:: Excerpt to read ::
DES MOINES - Officials from Atalissa acknowledged Tuesday that they knew doors were padlocked and windows boarded shut at an eastern Iowa house for mentally disabled men who worked at a nearby meatpacking plant.
But the City Council members from the tiny town told Iowa lawmakers they didn't think the 21 men from Texas were mistreated.
"I noticed the padlock," councilman Dennis Hepker said. "I think it was very livable there. These guys were always well-dressed and clean and polite. There was no evidence of mistreatment."
Hepker said he became concerned three or four years ago about a padlocked front door and called a regional Human Services Department official in Davenport and the county sheriff about the matter, but nothing came of the report and he didn't pursue it further.
Councilwoman Angie Dickey said residents of the 300-person town never thought the men were in trouble.
"They never did complain about anything," Dickey said. "They were happy-go-lucky guys."
The Atalissa officials appeared before the Government Oversight Committee, which is investigating the treatment of the men. They had worked at a nearby meatpacking plant since the 1970s through an arrangement coordinated by Henry's Turkey Service.
Henry's Turkey Service has been based in Dublin, Texas, but it's unclear where the business is now located. The company diverted much of the men's paychecks and government payments to living expenses, leaving them about $65 a month in wages.

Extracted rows

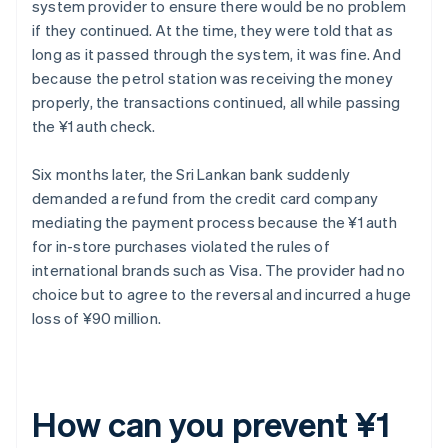
system provider to ensure there would be no problem
if they continued. At the time, they were told that as
long as it passed through the system, it was fine. And
because the petrol station was receiving the money
properly, the transactions continued, all while passing
the ¥1 auth check.
Six months later, the Sri Lankan bank suddenly
demanded a refund from the credit card company
mediating the payment process because the ¥1 auth
for in-store purchases violated the rules of
international brands such as Visa. The provider had no
choice but to agree to the reversal and incurred a huge
loss of ¥90 million.
How can you prevent ¥1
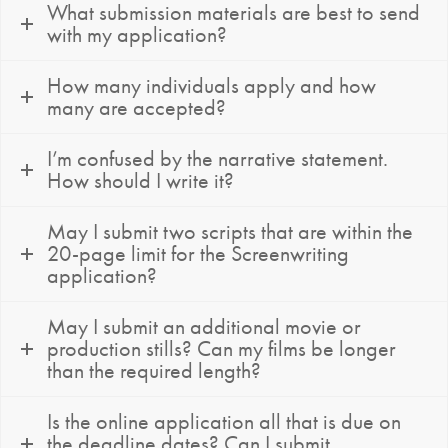
What submission materials are best to send
with my application?
How many individuals apply and how
many are accepted?
I’m confused by the narrative statement.
How should I write it?
May I submit two scripts that are within the
20-page limit for the Screenwriting
application?
May I submit an additional movie or
production stills? Can my films be longer
than the required length?
Is the online application all that is due on
the deadline dates? Can I submit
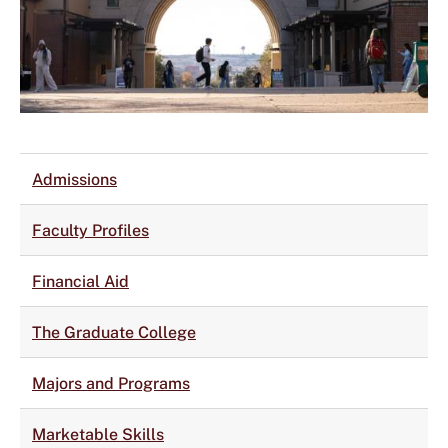
Admissions
Faculty Profiles
Financial Aid
The Graduate College
Majors and Programs
Marketable Skills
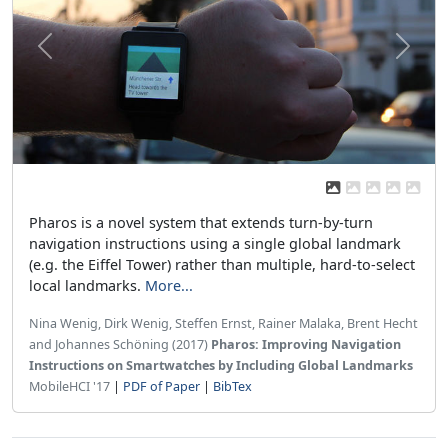
Previous
Next
Pharos is a novel system that extends turn-by-turn
navigation instructions using a single global landmark
(e.g. the Eiffel Tower) rather than multiple, hard-to-select
local landmarks.
More...
Nina Wenig, Dirk Wenig, Steffen Ernst, Rainer Malaka, Brent Hecht
and Johannes Schöning (2017)
Pharos: Improving Navigation
Instructions on Smartwatches by Including Global Landmarks
MobileHCI '17
|
PDF of Paper
|
BibTex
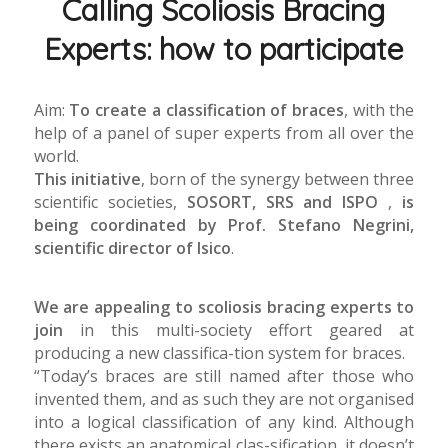
Calling Scoliosis Bracing
Experts: how to participate
Aim:
To create a classification of braces
, with the
help of a panel of super experts from all over the
world.
This initiative
, born of the synergy between three
scientific societies,
SOSORT, SRS and ISPO
,
is
being coordinated by Prof. Stefano Negrini,
scientific director of Isico
.
We are appealing to scoliosis bracing experts to
join
in this multi-society effort geared at
producing a new classifica-tion system for braces.
“Today’s braces are still named after those who
invented them, and as such they are not organised
into a logical classification of any kind. Although
there exists an anatomical clas-sification, it doesn’t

:: Written task ::
According to the news report about the Atalissa house, about how much were the men left with each month in wages?

:: Response ::
About $65 a month.